What you need to do:
Which lines in the records below mention the word "pixels"? Copy each one out.

Materials provided START

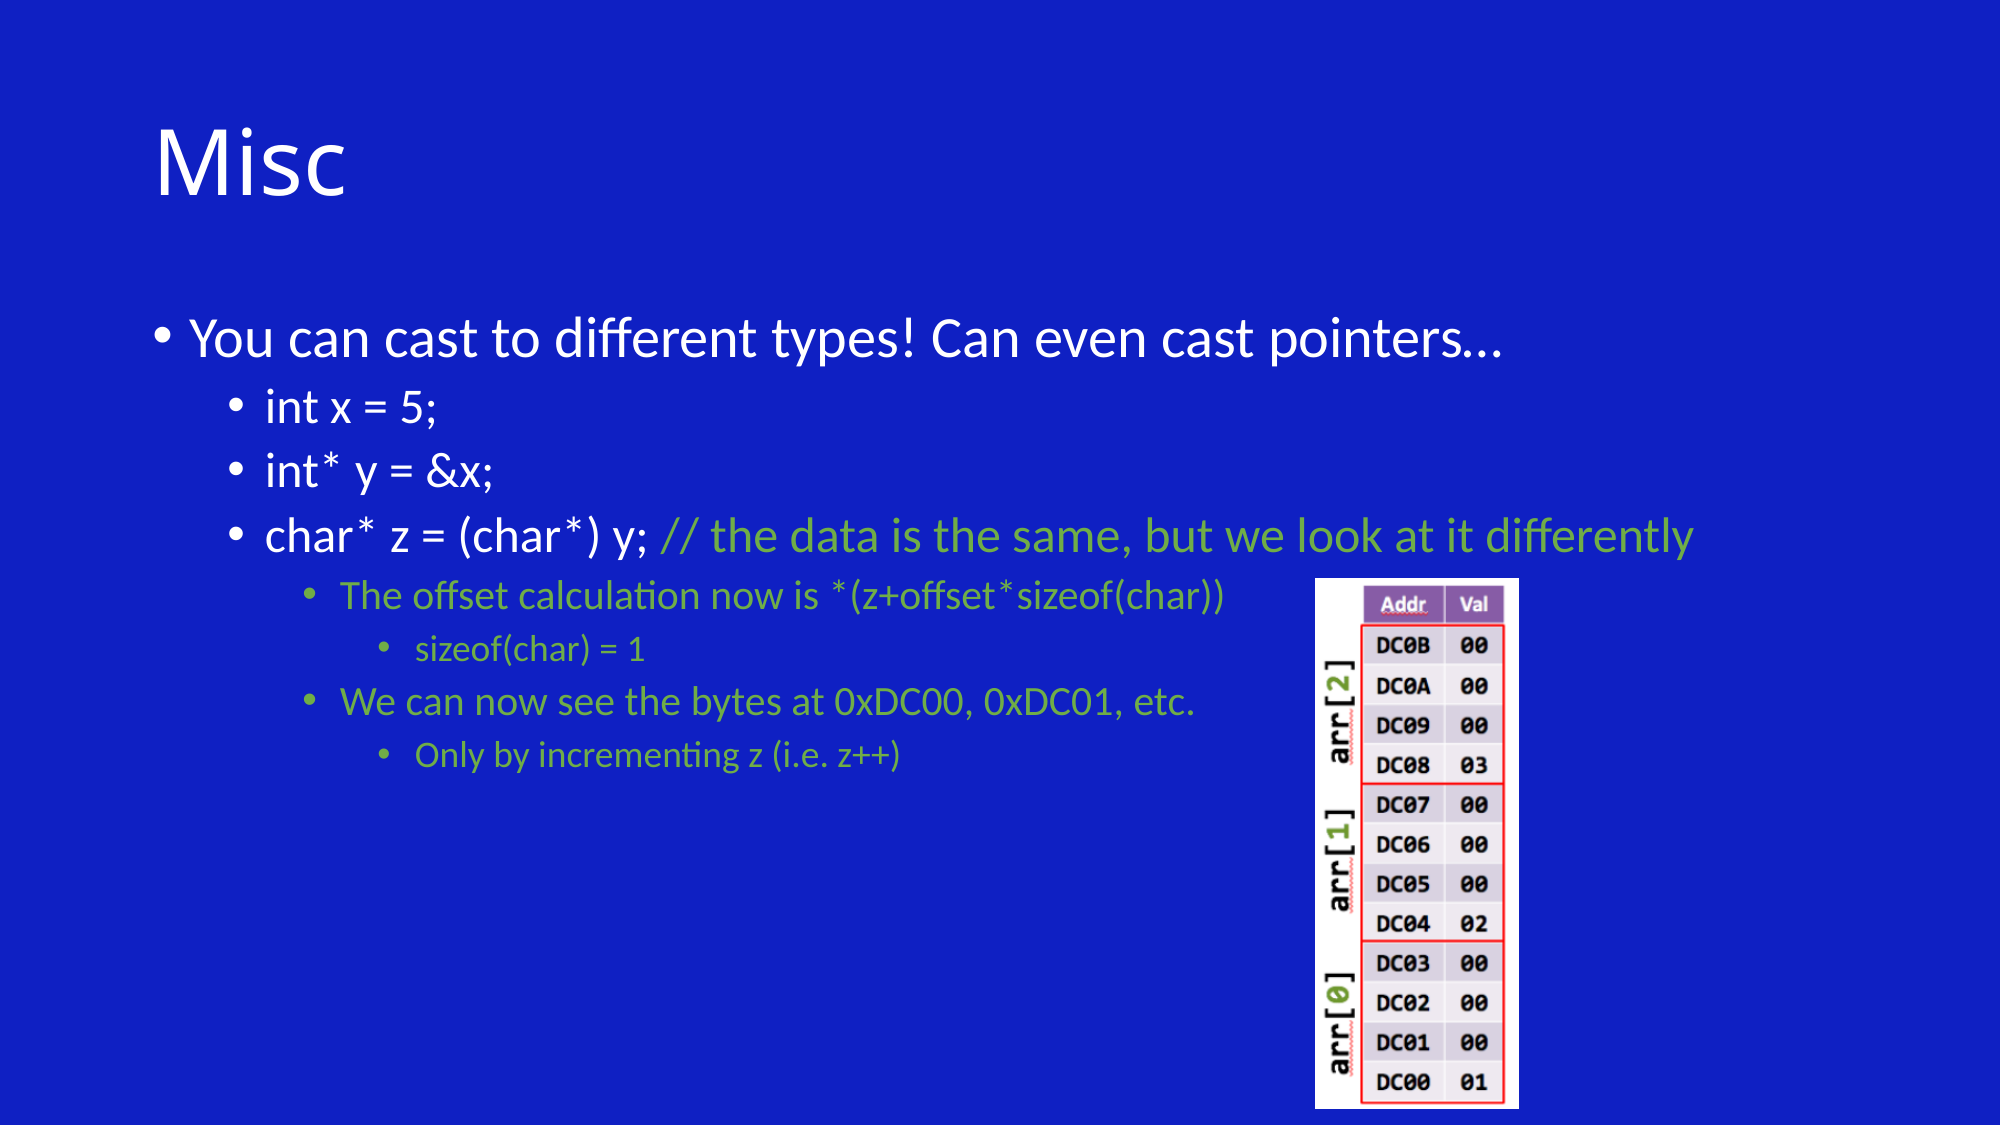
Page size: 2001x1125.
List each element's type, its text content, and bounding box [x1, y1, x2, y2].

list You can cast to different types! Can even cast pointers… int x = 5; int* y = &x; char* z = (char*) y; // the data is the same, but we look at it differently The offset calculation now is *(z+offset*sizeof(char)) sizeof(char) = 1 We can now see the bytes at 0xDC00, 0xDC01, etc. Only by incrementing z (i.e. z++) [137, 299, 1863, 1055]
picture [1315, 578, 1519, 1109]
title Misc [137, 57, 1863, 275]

Materials provided END
Materials provided START

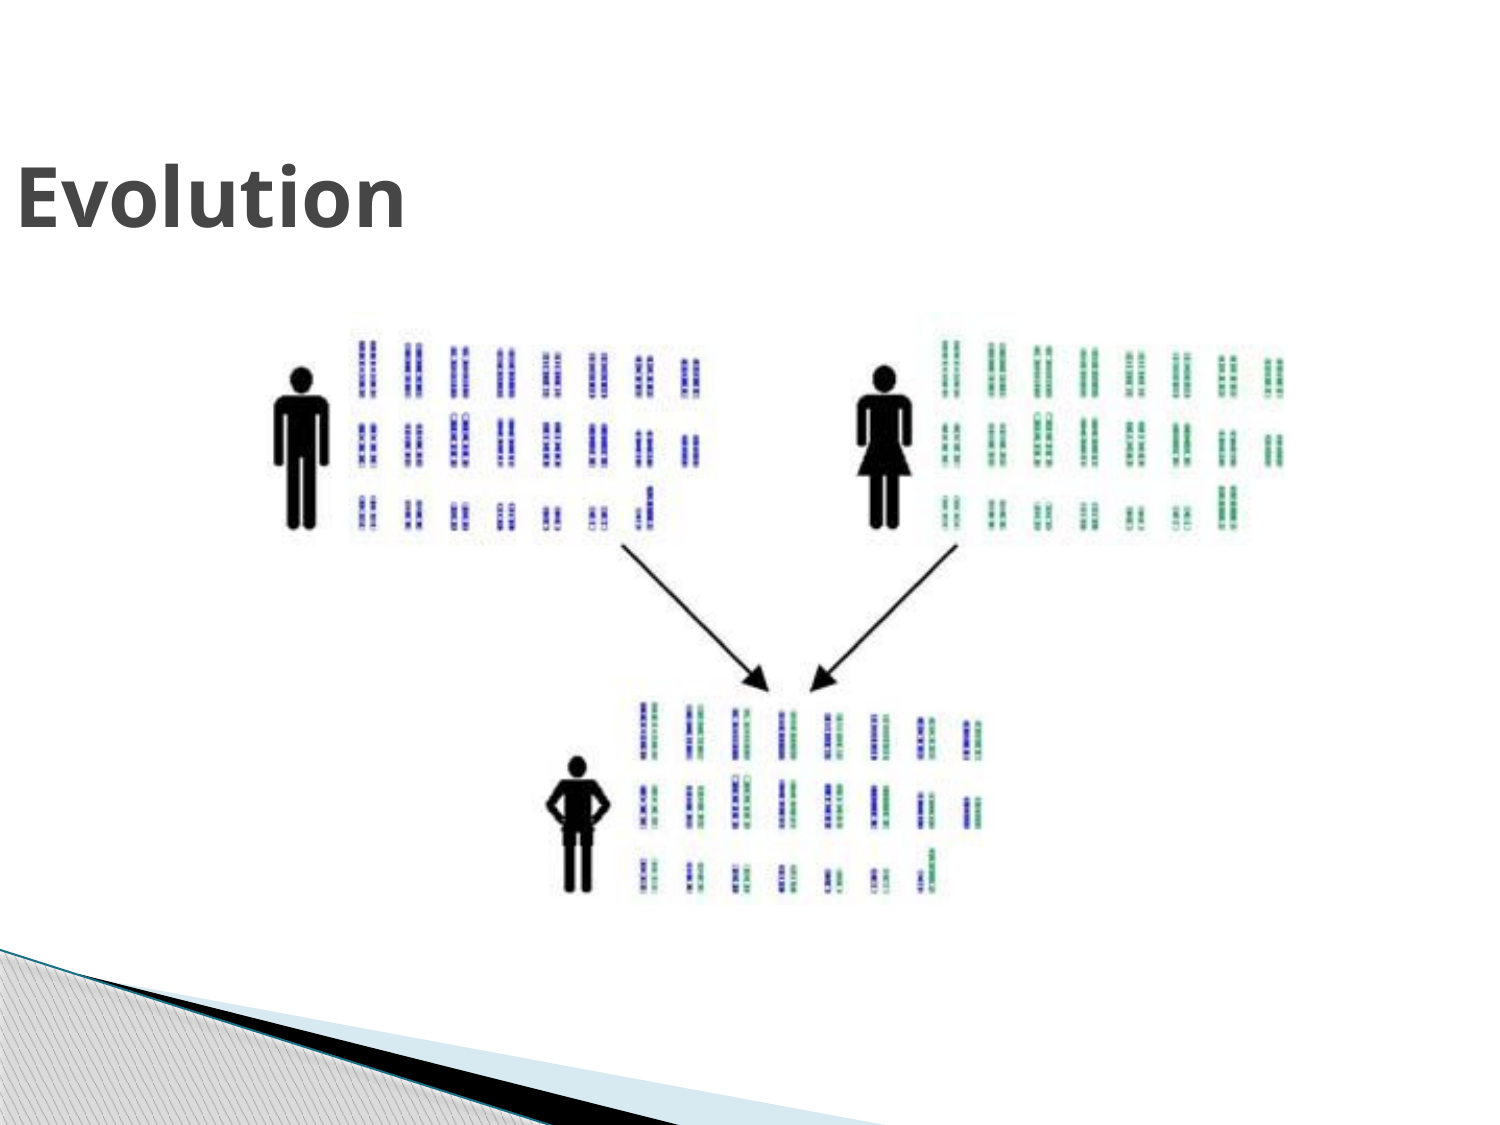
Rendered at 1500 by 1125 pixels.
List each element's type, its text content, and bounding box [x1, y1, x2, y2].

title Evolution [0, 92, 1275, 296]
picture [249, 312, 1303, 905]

Materials provided END
Materials provided START

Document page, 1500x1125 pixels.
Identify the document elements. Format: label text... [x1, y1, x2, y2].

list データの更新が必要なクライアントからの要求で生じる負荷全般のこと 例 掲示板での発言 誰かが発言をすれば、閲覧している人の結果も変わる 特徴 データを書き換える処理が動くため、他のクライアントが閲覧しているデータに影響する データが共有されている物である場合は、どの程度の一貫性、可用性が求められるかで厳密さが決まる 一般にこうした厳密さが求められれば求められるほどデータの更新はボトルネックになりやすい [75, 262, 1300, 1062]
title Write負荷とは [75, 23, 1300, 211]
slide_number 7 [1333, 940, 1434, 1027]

Materials provided END

Response to the task:
Rendered at 1500 by 1125 pixels.
Document page, 1500x1125 pixels.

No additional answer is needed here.